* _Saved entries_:
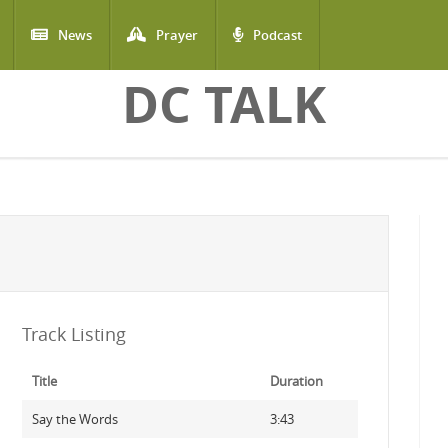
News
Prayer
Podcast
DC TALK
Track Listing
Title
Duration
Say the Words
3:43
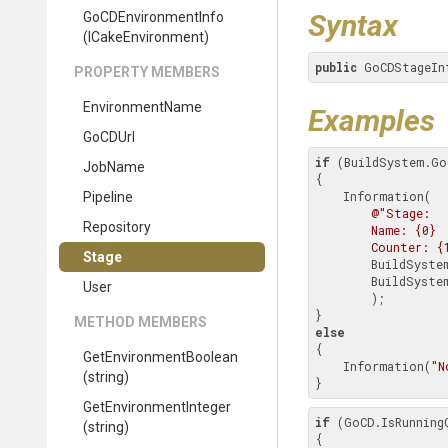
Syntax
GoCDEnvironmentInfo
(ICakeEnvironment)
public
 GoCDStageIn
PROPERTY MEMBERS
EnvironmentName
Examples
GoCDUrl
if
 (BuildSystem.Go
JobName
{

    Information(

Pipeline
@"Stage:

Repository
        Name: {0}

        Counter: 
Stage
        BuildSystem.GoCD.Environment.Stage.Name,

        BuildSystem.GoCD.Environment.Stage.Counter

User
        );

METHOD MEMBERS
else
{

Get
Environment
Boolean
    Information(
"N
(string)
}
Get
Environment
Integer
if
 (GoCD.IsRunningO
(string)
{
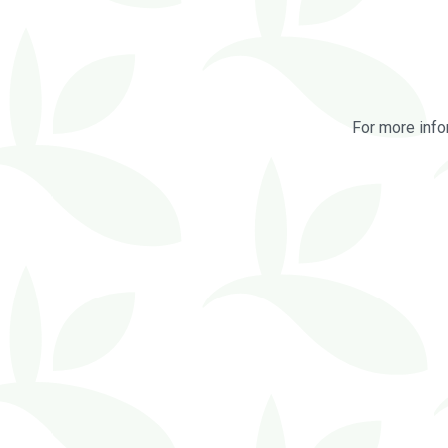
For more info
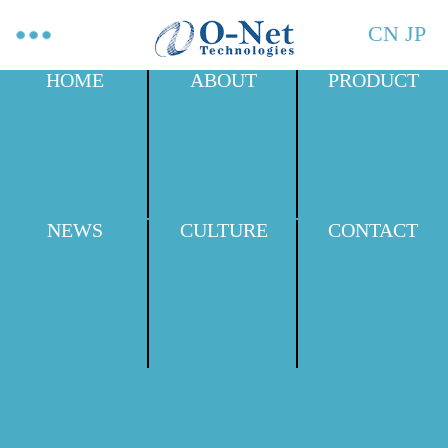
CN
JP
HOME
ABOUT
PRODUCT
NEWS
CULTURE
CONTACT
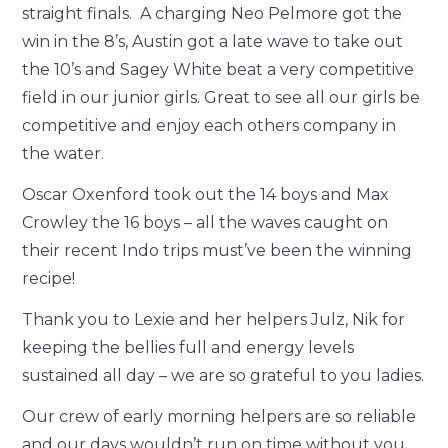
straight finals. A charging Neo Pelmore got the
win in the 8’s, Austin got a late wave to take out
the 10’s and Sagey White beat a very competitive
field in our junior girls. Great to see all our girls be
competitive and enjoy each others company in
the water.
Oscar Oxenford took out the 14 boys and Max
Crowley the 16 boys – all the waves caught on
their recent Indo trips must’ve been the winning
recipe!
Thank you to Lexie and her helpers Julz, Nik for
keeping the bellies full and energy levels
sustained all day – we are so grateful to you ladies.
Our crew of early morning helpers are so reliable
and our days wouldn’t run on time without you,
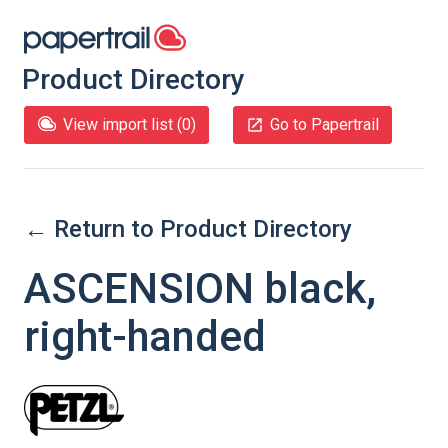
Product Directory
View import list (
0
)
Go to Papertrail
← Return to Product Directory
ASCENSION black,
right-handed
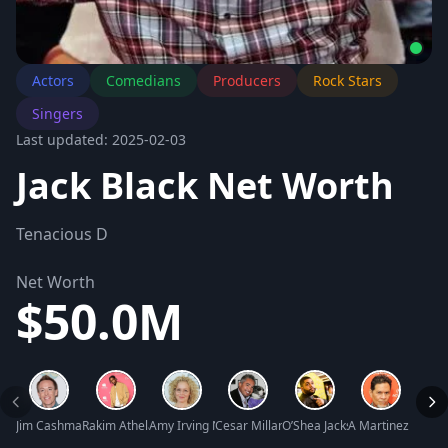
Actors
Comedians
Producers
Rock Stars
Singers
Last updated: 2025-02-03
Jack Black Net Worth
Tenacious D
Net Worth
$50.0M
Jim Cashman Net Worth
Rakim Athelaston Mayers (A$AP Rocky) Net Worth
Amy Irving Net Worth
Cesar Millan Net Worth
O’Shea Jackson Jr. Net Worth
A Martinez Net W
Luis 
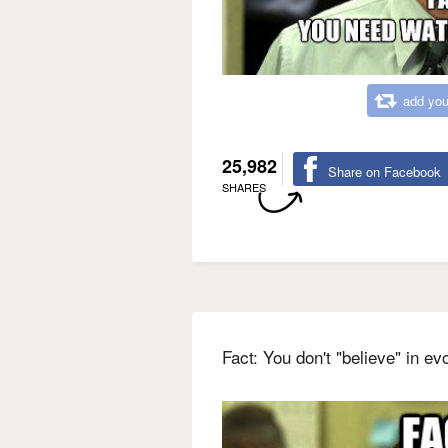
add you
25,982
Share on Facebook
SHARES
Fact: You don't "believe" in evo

* _Task_:
Return each line of the data that contains the string "BuildSystem".

* _Your solution_:
 (BuildSystem.Go
        BuildSystem.GoCD.Environment.Stage.Name,
        BuildSystem.GoCD.Environment.Stage.Counter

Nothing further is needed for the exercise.